防犯カメラを設置する前に知っておきたいプライバシー侵害のこと
店舗やアパートに防犯カメラの設置を検討している方の中には、
「防犯カメラはプライバシーの侵害にならないだろうか」 「防犯カメラを設置しても上手く活用できるだろうか」
といった不安を抱えている方もいらっしゃるのではないでしょうか。
事実、防犯カメラの利用方法を誤ると、トラブル解決の役に立たないどころか、逆にトラブルのもとになってしまうこともあります。
そこで今回は防犯カメラを正しく活用できるよう、防犯カメラの設置前に知っておきたいプライバシー情報についてまとめました。
この記事を読めば、防犯カメラのトラブルに関する大方の不安は解消されるでしょう。
防犯カメラの設置とプライバシー侵害の危険性
防犯カメラは無差別に人を撮影するため、本来の目的である防犯以外の、必要以上の情報が映りこんでしまうことがあります。
特定の個人が識別できるレベルの映像ですと「個人情報保護法」で規定されている個人情報にあたります。
法律に則した正しい管理を行わないとプライバシーの侵害として訴えられる危険性もありますので注意が必要です。
防犯カメラと個人情報保護法の折り合い
ひとり一人のプライバシーの権利を守るため、日本では個人情報保護法が制定されています。
防犯カメラを設置する際は経済産業省のガイドラインに従わなければならず、主に以下の解釈がなされています。
防犯カメラによって特定の個人が識別できる映像を撮影する場合は、原則として個人情報の利用目的を本人に通知・公表しなくてはいけない
個人情報の利用目的が明らかであると認められる場合は、利用目的の公表の必要はない
一般的に防犯目的のための防犯カメラ設置は利用目的が明らかと認められ、利用目的の公表の必要はないとされる
つまり、店舗内であれば防犯カメラを設置する理由が明確なため、利用者に防犯カメラの設置を告知する必要はありません。

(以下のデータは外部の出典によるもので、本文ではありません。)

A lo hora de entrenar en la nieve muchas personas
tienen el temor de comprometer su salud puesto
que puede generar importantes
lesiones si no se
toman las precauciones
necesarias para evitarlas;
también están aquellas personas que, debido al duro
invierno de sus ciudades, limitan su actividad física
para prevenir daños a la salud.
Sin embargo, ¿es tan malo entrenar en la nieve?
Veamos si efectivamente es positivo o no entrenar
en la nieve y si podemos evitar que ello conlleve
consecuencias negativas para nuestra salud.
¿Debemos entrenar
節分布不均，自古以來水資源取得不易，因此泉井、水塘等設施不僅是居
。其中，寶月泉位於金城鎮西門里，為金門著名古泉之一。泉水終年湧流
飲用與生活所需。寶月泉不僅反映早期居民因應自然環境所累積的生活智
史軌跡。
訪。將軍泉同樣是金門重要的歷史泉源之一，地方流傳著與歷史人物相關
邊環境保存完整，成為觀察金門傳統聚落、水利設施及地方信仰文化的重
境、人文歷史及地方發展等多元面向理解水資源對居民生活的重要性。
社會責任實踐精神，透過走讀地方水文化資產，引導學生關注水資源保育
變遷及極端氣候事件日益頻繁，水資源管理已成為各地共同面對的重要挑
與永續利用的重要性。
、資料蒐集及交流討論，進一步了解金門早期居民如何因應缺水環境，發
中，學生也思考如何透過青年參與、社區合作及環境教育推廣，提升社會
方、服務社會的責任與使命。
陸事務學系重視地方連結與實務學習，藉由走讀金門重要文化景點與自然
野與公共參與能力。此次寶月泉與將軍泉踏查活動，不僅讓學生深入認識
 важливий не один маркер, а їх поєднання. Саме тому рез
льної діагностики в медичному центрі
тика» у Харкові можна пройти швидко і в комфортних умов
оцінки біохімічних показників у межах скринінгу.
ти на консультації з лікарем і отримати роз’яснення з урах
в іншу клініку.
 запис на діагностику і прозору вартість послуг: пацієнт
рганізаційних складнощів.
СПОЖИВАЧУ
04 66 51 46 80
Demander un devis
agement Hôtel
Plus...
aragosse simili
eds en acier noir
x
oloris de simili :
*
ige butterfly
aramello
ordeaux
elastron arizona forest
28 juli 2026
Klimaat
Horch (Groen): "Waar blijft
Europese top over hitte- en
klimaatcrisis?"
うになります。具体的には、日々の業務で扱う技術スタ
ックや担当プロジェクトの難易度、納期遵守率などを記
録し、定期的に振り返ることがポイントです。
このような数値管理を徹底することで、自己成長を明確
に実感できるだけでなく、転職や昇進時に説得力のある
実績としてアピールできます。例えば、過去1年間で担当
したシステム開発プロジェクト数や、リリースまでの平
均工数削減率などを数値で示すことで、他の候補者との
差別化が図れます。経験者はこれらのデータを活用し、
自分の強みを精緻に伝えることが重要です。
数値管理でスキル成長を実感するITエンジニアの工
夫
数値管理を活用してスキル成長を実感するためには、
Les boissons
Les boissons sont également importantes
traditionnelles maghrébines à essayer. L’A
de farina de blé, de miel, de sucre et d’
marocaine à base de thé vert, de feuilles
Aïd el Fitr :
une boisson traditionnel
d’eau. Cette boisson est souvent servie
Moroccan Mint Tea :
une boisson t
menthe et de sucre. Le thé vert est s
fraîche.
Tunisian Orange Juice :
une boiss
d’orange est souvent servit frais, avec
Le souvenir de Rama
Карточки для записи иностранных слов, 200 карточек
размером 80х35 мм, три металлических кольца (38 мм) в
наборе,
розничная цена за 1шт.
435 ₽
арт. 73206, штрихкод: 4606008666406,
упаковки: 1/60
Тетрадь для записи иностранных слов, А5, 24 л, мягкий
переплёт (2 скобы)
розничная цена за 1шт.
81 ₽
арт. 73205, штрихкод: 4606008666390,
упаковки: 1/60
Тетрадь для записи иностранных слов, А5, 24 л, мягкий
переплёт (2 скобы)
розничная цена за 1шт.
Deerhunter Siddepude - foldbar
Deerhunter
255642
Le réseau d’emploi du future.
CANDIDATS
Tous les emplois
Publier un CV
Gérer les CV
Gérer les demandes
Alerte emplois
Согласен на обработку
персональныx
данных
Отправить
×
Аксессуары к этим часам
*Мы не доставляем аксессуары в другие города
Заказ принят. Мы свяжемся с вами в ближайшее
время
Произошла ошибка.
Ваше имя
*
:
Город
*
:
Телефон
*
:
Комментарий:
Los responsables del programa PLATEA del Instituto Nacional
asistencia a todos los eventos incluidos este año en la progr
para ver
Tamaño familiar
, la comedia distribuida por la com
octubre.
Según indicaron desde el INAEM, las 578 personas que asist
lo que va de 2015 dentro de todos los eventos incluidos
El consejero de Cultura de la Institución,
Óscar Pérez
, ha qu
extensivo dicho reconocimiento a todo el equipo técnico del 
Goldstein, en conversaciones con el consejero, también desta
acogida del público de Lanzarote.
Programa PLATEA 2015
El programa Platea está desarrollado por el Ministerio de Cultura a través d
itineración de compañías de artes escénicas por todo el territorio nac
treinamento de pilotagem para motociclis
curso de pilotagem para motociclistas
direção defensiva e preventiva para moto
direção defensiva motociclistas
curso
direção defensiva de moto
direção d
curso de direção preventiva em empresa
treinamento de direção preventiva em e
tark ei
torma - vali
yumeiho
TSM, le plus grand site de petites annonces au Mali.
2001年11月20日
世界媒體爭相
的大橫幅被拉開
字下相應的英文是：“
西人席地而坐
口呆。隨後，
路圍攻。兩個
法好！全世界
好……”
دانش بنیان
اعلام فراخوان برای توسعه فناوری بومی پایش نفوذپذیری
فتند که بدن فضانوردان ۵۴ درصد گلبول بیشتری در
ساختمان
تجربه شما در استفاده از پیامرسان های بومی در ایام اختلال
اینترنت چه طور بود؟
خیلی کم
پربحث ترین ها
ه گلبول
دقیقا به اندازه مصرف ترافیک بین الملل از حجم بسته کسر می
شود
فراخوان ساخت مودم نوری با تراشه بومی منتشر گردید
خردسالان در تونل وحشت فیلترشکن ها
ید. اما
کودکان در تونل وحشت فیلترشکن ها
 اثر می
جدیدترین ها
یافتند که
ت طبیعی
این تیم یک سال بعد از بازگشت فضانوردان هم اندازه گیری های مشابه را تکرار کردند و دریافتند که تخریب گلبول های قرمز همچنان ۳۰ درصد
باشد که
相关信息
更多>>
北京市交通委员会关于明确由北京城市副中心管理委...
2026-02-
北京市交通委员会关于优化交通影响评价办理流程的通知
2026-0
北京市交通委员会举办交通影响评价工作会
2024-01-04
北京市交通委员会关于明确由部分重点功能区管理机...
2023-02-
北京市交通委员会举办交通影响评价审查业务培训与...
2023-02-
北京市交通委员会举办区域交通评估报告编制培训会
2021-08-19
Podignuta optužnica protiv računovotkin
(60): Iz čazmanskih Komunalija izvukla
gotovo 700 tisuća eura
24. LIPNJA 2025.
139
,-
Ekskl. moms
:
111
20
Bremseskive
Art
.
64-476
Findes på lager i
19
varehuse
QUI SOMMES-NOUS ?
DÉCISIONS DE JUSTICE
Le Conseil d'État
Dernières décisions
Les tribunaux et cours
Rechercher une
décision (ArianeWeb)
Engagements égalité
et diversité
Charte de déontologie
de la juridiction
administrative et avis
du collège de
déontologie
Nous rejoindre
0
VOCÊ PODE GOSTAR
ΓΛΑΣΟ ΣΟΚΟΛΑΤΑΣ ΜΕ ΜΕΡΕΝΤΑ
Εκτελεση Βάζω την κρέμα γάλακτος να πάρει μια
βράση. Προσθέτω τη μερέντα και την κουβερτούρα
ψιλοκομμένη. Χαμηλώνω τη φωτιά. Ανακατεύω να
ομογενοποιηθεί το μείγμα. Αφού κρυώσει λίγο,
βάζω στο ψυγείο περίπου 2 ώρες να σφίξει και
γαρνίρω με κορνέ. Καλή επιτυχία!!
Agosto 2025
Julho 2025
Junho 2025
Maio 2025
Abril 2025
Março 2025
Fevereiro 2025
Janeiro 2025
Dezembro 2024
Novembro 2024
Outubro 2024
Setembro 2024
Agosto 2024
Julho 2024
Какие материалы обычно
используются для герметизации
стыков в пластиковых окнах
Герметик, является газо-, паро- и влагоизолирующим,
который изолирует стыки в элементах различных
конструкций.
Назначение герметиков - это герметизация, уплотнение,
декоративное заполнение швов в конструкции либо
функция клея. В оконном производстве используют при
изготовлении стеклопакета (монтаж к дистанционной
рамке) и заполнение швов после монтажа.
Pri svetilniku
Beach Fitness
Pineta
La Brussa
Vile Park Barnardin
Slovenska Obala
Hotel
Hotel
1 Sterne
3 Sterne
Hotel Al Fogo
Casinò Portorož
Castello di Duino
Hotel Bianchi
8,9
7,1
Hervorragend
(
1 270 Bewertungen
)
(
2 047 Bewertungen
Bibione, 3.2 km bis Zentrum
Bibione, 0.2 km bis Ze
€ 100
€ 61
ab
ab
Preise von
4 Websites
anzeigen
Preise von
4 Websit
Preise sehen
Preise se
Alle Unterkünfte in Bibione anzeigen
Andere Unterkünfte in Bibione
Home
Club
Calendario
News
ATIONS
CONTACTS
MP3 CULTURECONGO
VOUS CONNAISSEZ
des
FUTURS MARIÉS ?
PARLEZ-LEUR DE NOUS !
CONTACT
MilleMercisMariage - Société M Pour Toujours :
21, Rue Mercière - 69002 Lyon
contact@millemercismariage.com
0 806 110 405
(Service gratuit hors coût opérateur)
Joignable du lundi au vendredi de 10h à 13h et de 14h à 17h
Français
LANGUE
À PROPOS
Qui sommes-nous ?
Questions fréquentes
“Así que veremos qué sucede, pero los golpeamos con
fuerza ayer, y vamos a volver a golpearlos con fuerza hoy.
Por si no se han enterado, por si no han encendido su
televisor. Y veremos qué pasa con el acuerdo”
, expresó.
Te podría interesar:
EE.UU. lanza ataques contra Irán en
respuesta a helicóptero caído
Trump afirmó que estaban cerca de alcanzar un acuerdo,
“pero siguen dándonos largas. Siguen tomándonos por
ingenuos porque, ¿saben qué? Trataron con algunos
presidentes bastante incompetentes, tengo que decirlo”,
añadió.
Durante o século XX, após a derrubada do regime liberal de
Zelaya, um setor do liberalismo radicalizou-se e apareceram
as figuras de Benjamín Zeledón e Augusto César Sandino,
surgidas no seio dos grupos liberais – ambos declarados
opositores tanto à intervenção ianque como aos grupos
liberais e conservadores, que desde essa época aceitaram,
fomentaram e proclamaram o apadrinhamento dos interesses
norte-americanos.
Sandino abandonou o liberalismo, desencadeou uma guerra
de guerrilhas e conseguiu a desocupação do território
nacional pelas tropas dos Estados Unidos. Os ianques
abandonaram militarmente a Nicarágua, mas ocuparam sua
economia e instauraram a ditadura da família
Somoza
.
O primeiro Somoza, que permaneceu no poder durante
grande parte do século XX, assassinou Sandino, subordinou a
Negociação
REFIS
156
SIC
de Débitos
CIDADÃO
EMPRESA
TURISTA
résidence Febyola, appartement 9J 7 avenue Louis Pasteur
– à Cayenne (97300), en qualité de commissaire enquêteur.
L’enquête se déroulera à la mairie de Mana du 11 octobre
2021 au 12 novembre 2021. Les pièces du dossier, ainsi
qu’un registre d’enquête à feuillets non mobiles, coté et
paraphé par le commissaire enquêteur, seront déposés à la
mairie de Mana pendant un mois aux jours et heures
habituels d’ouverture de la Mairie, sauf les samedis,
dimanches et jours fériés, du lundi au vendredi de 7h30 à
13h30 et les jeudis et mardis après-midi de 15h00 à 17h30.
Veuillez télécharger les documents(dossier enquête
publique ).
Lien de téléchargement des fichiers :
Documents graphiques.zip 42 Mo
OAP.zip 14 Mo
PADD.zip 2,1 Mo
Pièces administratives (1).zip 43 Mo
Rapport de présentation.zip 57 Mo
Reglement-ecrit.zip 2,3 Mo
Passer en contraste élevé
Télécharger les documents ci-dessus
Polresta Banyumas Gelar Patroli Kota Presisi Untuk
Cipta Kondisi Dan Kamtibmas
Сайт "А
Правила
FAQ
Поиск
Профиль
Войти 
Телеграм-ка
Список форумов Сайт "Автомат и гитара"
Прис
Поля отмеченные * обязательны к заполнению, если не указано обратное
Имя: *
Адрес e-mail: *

ただし、公共の場やオフィス内に設置する場合など、防犯カメラを設置する理由が曖昧なところでは防犯カメラの設置という事実を利用者と共有する必要があります。
防犯カメラの設置には市町村ごとにガイドラインがある
防犯カメラの設置には経済産業省だけでなく、各市町村も独自のガイドラインを定めています。
例えば、弊社の拠点である神奈川県川崎市の場合、
主に、犯罪の予防を目的に設置したもの
不特定多数の者が利用する施設を撮影するもの
画像記録装置を有するもの
という3点を満たす防犯カメラにガイドラインを課しています。
主なガイドラインの内容としては、以下の項目です。
防犯カメラの設置者は、カメラの管理全般に責任を持つ「管理責任者」を指定すること
管理責任者及び指定された操作担当者以外の操作は禁止
画像データの保存期間は、目的達成のための必要最小限の期間(概ね1箇月以内)
設置者等は、画像データ及び画像から知り得た情報を第三者に漏らしてはいけない
ただし、
(1)法令等の定めがあるとき。
(2)人の生命、身体又は財産を保護するため、緊急かつやむを得ないと認められるとき。
(3)捜査機関から文書にて、犯罪捜査の目的で要請を受けたとき。
に該当する場合は例外。
市町村ごとに多少異なっているので自治体のホームページで確認すると良いでしょう。
防犯カメラによるプライバシー侵害の裁判例
防犯カメラの設置とプライバシーの権利を巡り、実際に裁判まで発展したケースを紹介します。
2015年東京地裁で判決した事例では、「庇等に設置してある防犯カメラ4台がプライバシー侵害の侵害である」と隣人が主張し、裁判が行われたというものがあります。
結果的には「防犯目的が含まれており、原告らに対する監視目的は認められない」という判決となりました。
しかし、防犯目的であるとはいえ1台のカメラが隣人の日常生活を把握できる状態にあるとして、原告の撤去の主張が認められました。
そして、原告1人当たりに10万円の慰謝料支払いを命じられたというケースです。
これは個人間の防犯カメラトラブルの事例ですが、住宅街の店舗の場合には起こり得ることなので、十分に注意する必要があります。
防犯カメラによるプライバシー侵害を防ぐために
防犯カメラを敷地内で、防犯目的で設置する分には全く問題ありません。
しかし、公共の場を映す場合や第三者の生活が映ってしまう可能性がある場合には注意が必要です。
トラブルを未然に防ぐために
市町村のガイドラインをよく調べる
防犯カメラ設置の際に工事会社に確認をする
といった対策を取っておくと良いでしょう。